» WHAT YOU NEED TO DO
1) In the blog posts, what degree does the writer say the University of Hertfordshire is offering?
2) In the blog posts, why does the writer say everything must be in capitals?
3) Repeat the blog posts word for word from "In other news I" to "back to EST.".

» TEXT FOR ANALYSIS
A nautical theme, and some stateside apologies
April 14, 2010
As it turns out life on a bus is nowhere near as cool as life on a boat and some various extreme details came up, and so anyway, please excuse my lack of response to your calls/actual mail for a bit longer! Especially if I said LET US LUNCH or LET US HAVE SILLY DRINKS and then totally never produced either lunch or drinks with umbrellas. Soon!
In other news I might be this guy:
In other news, I should be this guy:
…so I will return to that, belatedly…
Dear Toto: welcome home
April 8, 2010
And the end of all our travels…
April 7, 2010
…isn’t quite now. Though I am back at the beginning, in a way; somehow in the excitement of THE STRIKE and THE ESSAYS and LOTS OF TEA I forgot to mention that I would be, briefly, heading back to EST.
It’s true. There was no jetlag. I am a lady without a circadian rhythm. I am however a lady with a jumbo pack of REESE’S PEANUT BUTTER EASTER EGGS, which has created such an effervescent effect on my bloodstream that EVERYTHING MUST BE IN CAPITALS.
Oh, chocolate (!) and peanut butter (!!). You are lacking in foreign lands. This is a sad thing, but now, you bring me great joy (!!!!!!!).
Anyway. I’ll be ricocheting between the nation’s capital and the nation’s first capital for the next ten days or so. I will not be bouncing back across to the University of Hertfordshire, which is, I kid you not, offering a Master’s in Vampire Literature. I don’t even know.
ANYWAY D.c. is pretty fantastic and Philly is pretty beguiling and probably, if you’re in town, you should say hi.
Minutiae
March 21, 2010
There is sun in the sky, yes, the actual sky, which is actually above England. Right now! I thought it was a mythical creature, like unicorns that shoot lasers, and Peanut Butter. But no. There is sun.
Sorry, folks, it’s week 9; the exciting events of term have given over to weeks of staring at the sky and idly considering whether “ecru” or “eggshell” is a better call. I’m talking about clouds, people. Because it beats the fascinating trip through pollen count and forminafera shells that comprise the history of marshlands in Wales, and North Somerset.
…though, if anyone has an unconfessed desire to learn all about pollen counts, by all means, confess thy sins.

(Stored data)
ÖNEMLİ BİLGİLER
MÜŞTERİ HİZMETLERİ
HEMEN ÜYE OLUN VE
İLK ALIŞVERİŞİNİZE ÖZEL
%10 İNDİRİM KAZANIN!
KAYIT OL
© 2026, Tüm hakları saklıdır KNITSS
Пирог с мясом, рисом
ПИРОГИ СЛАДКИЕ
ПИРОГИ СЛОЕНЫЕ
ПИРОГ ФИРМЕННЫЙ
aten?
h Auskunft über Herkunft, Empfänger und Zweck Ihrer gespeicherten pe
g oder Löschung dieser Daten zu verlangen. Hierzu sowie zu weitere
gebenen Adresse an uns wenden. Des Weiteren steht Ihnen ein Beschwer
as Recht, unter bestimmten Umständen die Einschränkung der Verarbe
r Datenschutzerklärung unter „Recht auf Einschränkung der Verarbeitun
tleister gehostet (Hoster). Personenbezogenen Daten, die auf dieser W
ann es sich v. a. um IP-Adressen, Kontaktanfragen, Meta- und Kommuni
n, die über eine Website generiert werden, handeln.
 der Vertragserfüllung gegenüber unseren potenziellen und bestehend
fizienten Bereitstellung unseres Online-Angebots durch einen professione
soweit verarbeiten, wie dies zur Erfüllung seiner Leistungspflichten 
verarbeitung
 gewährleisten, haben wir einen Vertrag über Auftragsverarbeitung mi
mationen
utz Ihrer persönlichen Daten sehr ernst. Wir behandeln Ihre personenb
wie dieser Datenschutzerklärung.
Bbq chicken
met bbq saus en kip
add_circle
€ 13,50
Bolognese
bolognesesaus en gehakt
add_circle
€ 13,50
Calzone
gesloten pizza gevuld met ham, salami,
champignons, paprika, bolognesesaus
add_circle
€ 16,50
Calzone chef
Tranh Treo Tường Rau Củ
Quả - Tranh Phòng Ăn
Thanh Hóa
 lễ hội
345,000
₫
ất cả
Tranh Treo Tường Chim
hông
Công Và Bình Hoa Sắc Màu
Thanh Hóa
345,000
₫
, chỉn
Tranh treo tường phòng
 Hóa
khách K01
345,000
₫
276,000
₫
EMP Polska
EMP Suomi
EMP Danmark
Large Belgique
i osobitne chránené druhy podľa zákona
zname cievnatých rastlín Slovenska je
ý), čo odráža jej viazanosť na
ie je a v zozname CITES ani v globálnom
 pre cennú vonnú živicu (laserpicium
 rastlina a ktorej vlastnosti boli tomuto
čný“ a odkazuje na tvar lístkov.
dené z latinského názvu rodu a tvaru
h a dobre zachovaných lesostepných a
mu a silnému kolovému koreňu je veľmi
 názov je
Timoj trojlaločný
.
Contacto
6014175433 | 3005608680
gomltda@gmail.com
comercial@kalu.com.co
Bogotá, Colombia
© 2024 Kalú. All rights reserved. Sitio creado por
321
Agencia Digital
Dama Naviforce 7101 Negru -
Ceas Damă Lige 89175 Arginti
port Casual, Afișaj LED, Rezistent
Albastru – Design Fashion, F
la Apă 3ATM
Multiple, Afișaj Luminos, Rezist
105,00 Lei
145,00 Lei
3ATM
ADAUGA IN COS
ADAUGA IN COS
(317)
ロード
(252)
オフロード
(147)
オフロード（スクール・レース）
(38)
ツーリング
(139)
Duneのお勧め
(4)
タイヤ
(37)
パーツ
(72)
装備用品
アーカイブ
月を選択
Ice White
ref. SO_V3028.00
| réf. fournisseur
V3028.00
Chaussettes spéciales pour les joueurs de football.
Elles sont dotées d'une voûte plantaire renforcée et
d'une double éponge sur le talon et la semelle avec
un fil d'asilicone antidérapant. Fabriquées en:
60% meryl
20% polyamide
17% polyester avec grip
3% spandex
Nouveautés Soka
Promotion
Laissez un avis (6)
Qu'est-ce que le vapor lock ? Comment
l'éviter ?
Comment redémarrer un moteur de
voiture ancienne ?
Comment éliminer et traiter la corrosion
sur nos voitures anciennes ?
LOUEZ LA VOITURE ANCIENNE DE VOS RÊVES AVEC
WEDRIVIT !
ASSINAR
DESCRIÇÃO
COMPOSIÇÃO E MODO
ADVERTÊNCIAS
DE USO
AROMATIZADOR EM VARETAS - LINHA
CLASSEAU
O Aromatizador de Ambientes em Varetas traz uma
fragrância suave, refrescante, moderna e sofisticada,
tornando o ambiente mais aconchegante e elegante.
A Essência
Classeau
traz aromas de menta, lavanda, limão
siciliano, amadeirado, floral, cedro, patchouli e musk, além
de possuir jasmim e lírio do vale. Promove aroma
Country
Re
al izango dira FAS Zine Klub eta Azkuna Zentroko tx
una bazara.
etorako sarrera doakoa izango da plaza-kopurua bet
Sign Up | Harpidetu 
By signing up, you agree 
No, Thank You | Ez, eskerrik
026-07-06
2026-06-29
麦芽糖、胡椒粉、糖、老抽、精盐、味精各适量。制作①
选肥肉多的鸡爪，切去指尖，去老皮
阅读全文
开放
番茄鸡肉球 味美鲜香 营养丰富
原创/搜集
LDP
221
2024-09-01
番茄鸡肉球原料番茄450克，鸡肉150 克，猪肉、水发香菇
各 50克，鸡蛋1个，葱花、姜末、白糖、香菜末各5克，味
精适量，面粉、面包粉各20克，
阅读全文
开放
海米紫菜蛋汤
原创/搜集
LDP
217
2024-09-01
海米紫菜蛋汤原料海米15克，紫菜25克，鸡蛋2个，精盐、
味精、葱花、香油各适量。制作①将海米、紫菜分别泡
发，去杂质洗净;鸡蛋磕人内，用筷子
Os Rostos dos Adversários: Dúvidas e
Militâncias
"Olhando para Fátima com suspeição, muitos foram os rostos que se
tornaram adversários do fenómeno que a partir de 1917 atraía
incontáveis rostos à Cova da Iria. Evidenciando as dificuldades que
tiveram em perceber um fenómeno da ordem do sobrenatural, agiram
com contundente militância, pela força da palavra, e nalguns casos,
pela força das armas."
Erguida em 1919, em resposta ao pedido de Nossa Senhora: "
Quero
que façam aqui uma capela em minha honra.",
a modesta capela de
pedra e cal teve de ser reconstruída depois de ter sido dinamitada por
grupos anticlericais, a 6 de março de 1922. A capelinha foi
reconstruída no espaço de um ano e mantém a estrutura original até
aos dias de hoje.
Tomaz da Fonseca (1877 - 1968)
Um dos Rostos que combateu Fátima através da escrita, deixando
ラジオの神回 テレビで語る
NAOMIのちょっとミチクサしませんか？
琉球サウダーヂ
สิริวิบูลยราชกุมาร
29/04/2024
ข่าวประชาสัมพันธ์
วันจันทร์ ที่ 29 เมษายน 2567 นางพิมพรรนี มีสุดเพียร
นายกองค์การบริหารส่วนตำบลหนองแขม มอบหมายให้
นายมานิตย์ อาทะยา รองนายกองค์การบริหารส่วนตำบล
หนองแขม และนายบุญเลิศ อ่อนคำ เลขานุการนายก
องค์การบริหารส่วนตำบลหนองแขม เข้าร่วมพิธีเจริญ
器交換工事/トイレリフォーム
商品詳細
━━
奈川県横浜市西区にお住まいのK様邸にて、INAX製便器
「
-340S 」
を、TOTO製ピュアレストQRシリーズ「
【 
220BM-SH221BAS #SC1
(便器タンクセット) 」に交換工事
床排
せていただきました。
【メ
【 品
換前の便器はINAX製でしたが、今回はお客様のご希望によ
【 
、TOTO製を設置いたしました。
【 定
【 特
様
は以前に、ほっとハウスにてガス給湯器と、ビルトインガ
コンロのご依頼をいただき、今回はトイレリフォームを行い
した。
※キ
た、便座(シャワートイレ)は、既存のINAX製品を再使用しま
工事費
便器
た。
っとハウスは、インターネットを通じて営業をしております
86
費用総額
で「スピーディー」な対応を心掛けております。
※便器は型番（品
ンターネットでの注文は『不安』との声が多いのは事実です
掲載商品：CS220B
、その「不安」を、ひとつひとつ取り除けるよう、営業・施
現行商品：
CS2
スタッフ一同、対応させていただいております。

» SOLUTIONS TO EACH TASK
1) A Master's in Vampire Literature.

2) The writer has a jumbo pack of Reese's Peanut Butter Easter Eggs, which has had such an effervescent effect on the writer's bloodstream that everything must be in capitals.

3)
In other news I might be this guy:
In other news, I should be this guy:
…so I will return to that, belatedly…
Dear Toto: welcome home
April 8, 2010
And the end of all our travels…
April 7, 2010
…isn’t quite now. Though I am back at the beginning, in a way; somehow in the excitement of THE STRIKE and THE ESSAYS and LOTS OF TEA I forgot to mention that I would be, briefly, heading back to EST.